(Data records)
-- Start --

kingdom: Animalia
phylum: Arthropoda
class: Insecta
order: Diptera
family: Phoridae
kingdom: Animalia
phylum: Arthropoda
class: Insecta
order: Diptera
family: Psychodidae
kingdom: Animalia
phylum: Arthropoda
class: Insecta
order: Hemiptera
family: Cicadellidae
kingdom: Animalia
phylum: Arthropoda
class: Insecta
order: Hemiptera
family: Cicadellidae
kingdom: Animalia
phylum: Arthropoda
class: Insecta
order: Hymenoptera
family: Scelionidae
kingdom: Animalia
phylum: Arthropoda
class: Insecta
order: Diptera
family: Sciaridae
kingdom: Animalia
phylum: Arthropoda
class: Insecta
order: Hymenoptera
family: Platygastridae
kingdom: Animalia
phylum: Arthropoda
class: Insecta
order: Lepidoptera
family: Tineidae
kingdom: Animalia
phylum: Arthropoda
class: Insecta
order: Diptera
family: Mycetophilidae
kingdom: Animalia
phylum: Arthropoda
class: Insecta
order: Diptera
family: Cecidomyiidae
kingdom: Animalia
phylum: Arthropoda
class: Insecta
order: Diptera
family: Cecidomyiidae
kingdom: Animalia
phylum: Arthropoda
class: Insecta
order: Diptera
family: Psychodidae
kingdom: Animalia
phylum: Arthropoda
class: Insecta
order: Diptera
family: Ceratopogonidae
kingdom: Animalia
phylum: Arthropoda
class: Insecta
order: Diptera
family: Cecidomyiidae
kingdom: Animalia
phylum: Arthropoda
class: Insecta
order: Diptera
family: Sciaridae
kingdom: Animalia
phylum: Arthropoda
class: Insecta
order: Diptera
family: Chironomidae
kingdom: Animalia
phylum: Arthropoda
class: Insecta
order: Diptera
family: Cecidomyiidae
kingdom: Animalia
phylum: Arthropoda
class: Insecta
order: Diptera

-- End --

- [What to produce]
Copy every line of the material above, keeping each word, spelling, and line in its original order without any change.

- [In response]
kingdom: Animalia
phylum: Arthropoda
class: Insecta
order: Diptera
family: Phoridae
kingdom: Animalia
phylum: Arthropoda
class: Insecta
order: Diptera
family: Psychodidae
kingdom: Animalia
phylum: Arthropoda
class: Insecta
order: Hemiptera
family: Cicadellidae
kingdom: Animalia
phylum: Arthropoda
class: Insecta
order: Hemiptera
family: Cicadellidae
kingdom: Animalia
phylum: Arthropoda
class: Insecta
order: Hymenoptera
family: Scelionidae
kingdom: Animalia
phylum: Arthropoda
class: Insecta
order: Diptera
family: Sciaridae
kingdom: Animalia
phylum: Arthropoda
class: Insecta
order: Hymenoptera
family: Platygastridae
kingdom: Animalia
phylum: Arthropoda
class: Insecta
order: Lepidoptera
family: Tineidae
kingdom: Animalia
phylum: Arthropoda
class: Insecta
order: Diptera
family: Mycetophilidae
kingdom: Animalia
phylum: Arthropoda
class: Insecta
order: Diptera
family: Cecidomyiidae
kingdom: Animalia
phylum: Arthropoda
class: Insecta
order: Diptera
family: Cecidomyiidae
kingdom: Animalia
phylum: Arthropoda
class: Insecta
order: Diptera
family: Psychodidae
kingdom: Animalia
phylum: Arthropoda
class: Insecta
order: Diptera
family: Ceratopogonidae
kingdom: Animalia
phylum: Arthropoda
class: Insecta
order: Diptera
family: Cecidomyiidae
kingdom: Animalia
phylum: Arthropoda
class: Insecta
order: Diptera
family: Sciaridae
kingdom: Animalia
phylum: Arthropoda
class: Insecta
order: Diptera
family: Chironomidae
kingdom: Animalia
phylum: Arthropoda
class: Insecta
order: Diptera
family: Cecidomyiidae
kingdom: Animalia
phylum: Arthropoda
class: Insecta
order: Diptera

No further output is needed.